= Johann Adam (composer) =

German violist and composer (1705–1779)

Johann Adam (c. 1705 - 13 November 1779) was a German violist and composer of the Baroque era.

==Life==
Little is known about Johann Adam's early years and his birth year is an estimate. In 1733, he was listed as a Jagdpfeiffer at the Royal court in Dresden. In 1737 he was transferred to the Hofkapelle as a violist with a yearly salary of 400 thaler. From around 1740, he was also well known as a composer of ballet music which was played during operas, particularly those of Hasse, and from 1763 to 1769, he was employed as the director and composer of the Elector's French Theater. In 1775, Charles Burney said of him: "Mr. Adam, a veteran musicien, one of the few remaining performers in the celebrated opera-band, under the direction of Signor Hasse, has established himself a great reputation by his composition of the music to the dances performed at this opera in its most flourishing state".

==Works==
Many of Adam's compositions have been lost.
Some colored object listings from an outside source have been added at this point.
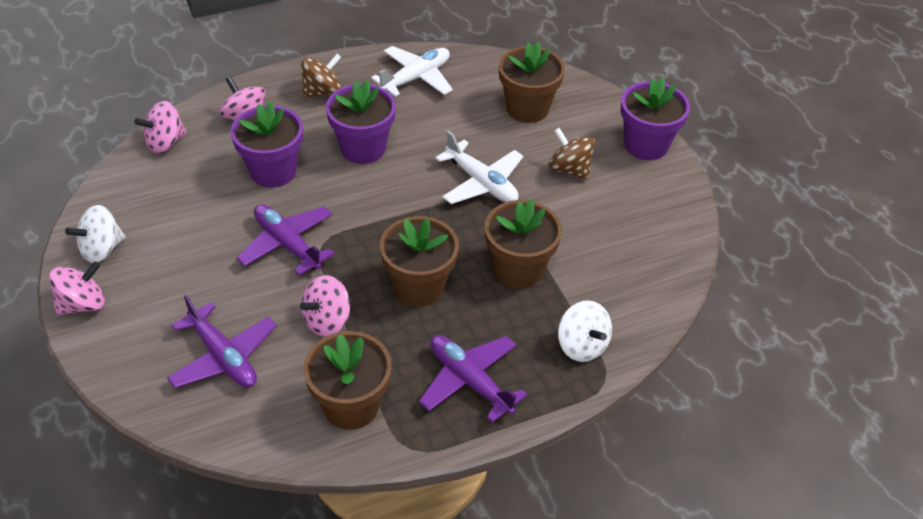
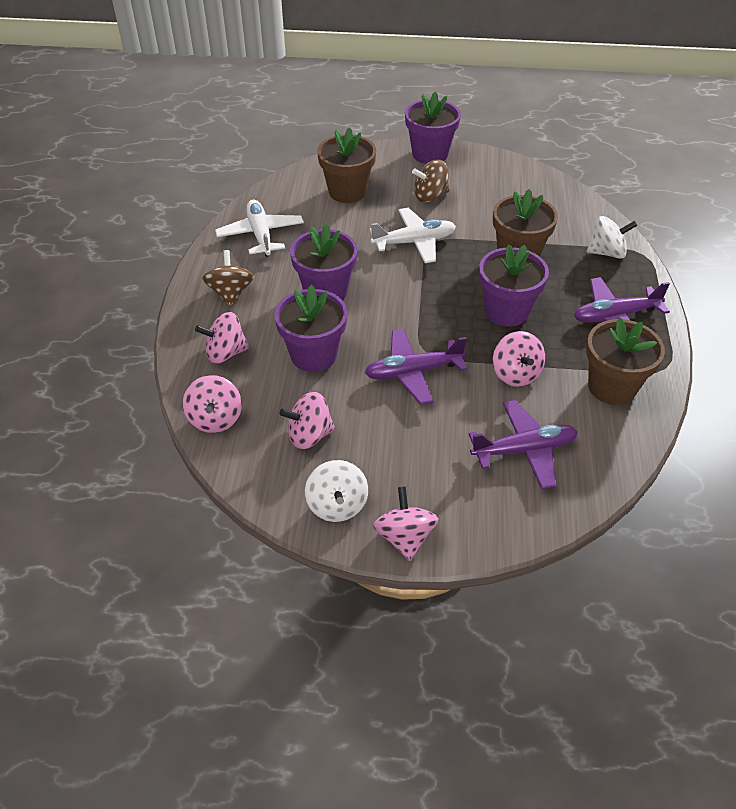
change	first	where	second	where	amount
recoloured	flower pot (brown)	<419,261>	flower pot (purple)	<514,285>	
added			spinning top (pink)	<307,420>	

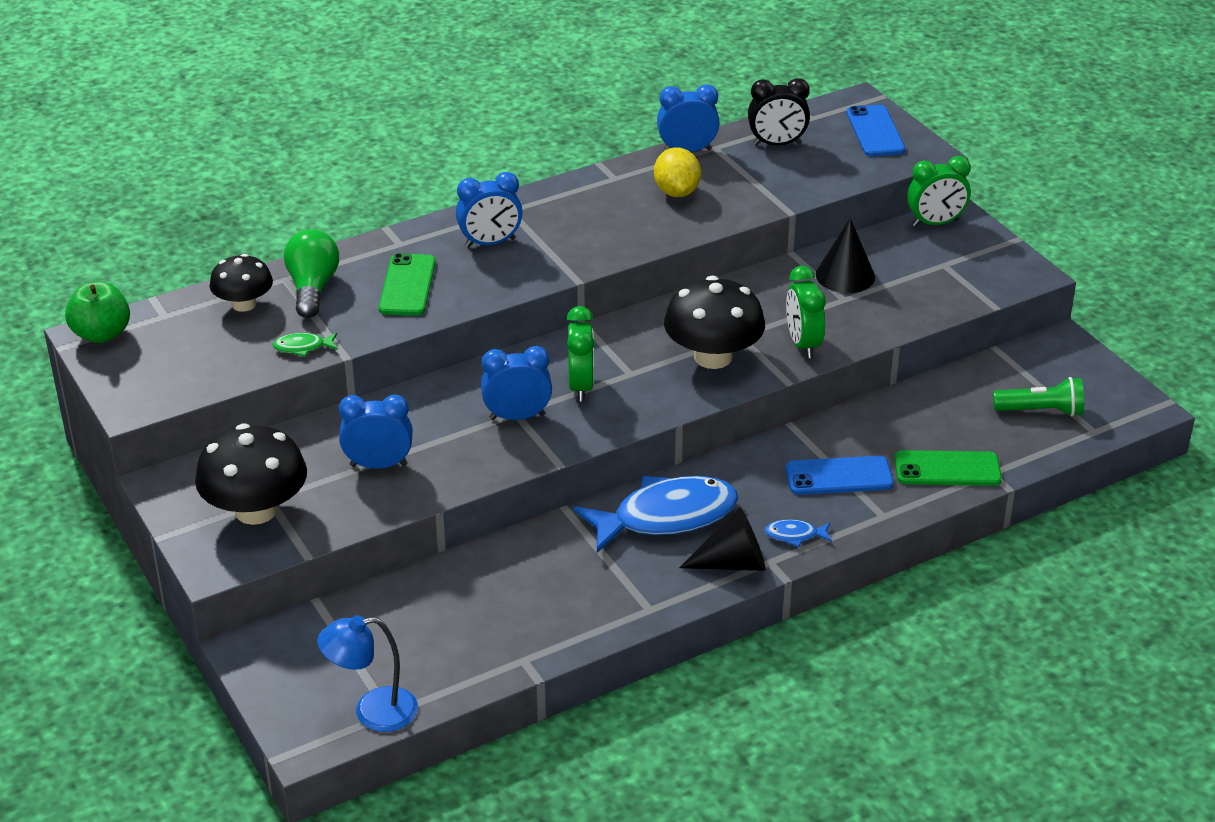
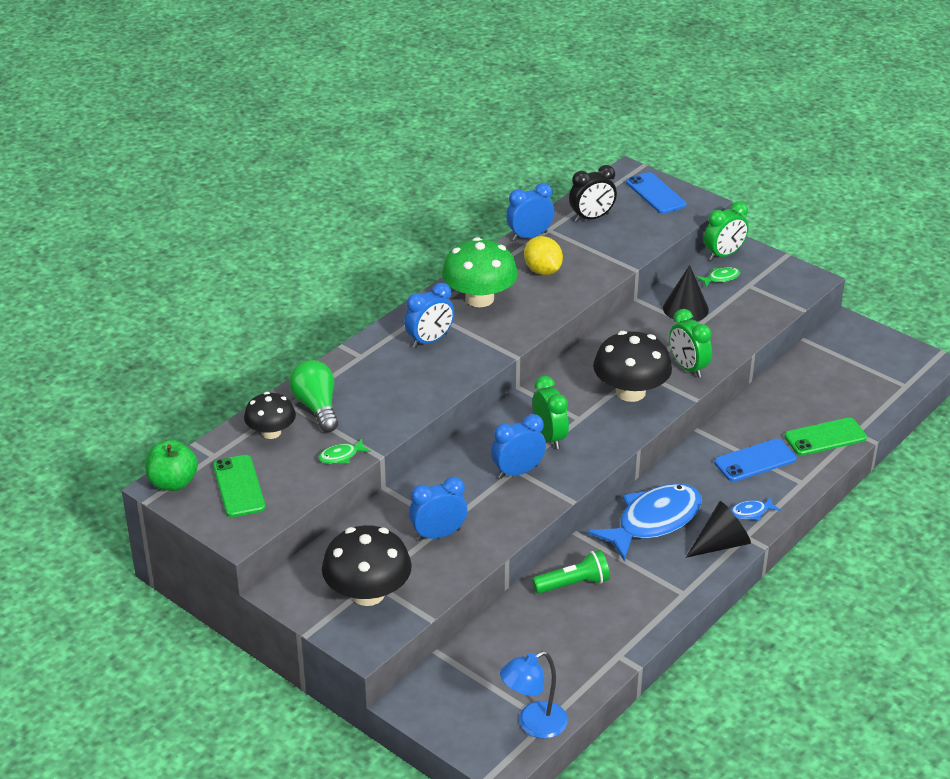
change	first	where	second	where	amount
moved	phone (green)	<407,284>		<239,486>	
moved	flashlight (green)	<1038,396>		<571,572>	
added			mushroom (green)	<480,272>	
added			fish (green)	<718,277>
Below is a list of his known works which are listed in RISM. As well as these, there are several movements of ballet music inserted into operas which also survive.

- Oboe Concerto in B-flat major
- Oboe Concerto in G major (also attributed to Bernasconi as a Flute Concerto)
- Flute Concerto in D major
- Flute Concerto in G major (previously attributed to Quantz as QV5: Anh.22)
- Harpsichord Concerto in F major
- Concerto for 2 flutes in G major
- Concerto for 2 flutes in C major
- Sinfonia in G major for strings (without violas) and continuo
- Sinfonia in D major for strings and continuo
- Sinfonia in F major for strings and continuo (also attributed to Giovanni Battista Sammartini as JenS D36]]; also in a version for strings, 2 flutes, 2 horns, 2 bassoons and continuo
- Jagd Sinfonia in D major for strings,2 horns and continuo
- Sinfonia in D major for strings, 2 horns, bassoon and continuo
- Partita in B-flat major for strings (without violas), 2 oboes and continuo
- Partita in E-flat major for strings, 2 oboes and continuo
- Sonata for 2 flutes in G major
- Ballet Music La Tempête (only flute parts surviving)
- Sacred Cantata Wie lieblich sind deine Wohnungen (composed 1735 or before)
- Polonaise Fackel-Tanz for 2 oboes, 2 horns, 2 violins and continuo
- Recueil d'airs à danser execute's sur le Théâtre du Roi à Dresde accommode's pour le clavecin (Published Leipzig: Johann Gottlob Immanuel Breitkopf, 1756)

Among his missing works are a Flute Concerto in C major, 3 Oboe Concertos, a Minuet from 1769, a Sinfonia in F major, a Bassoon Concerto, and a Trio for violin or flute and harp.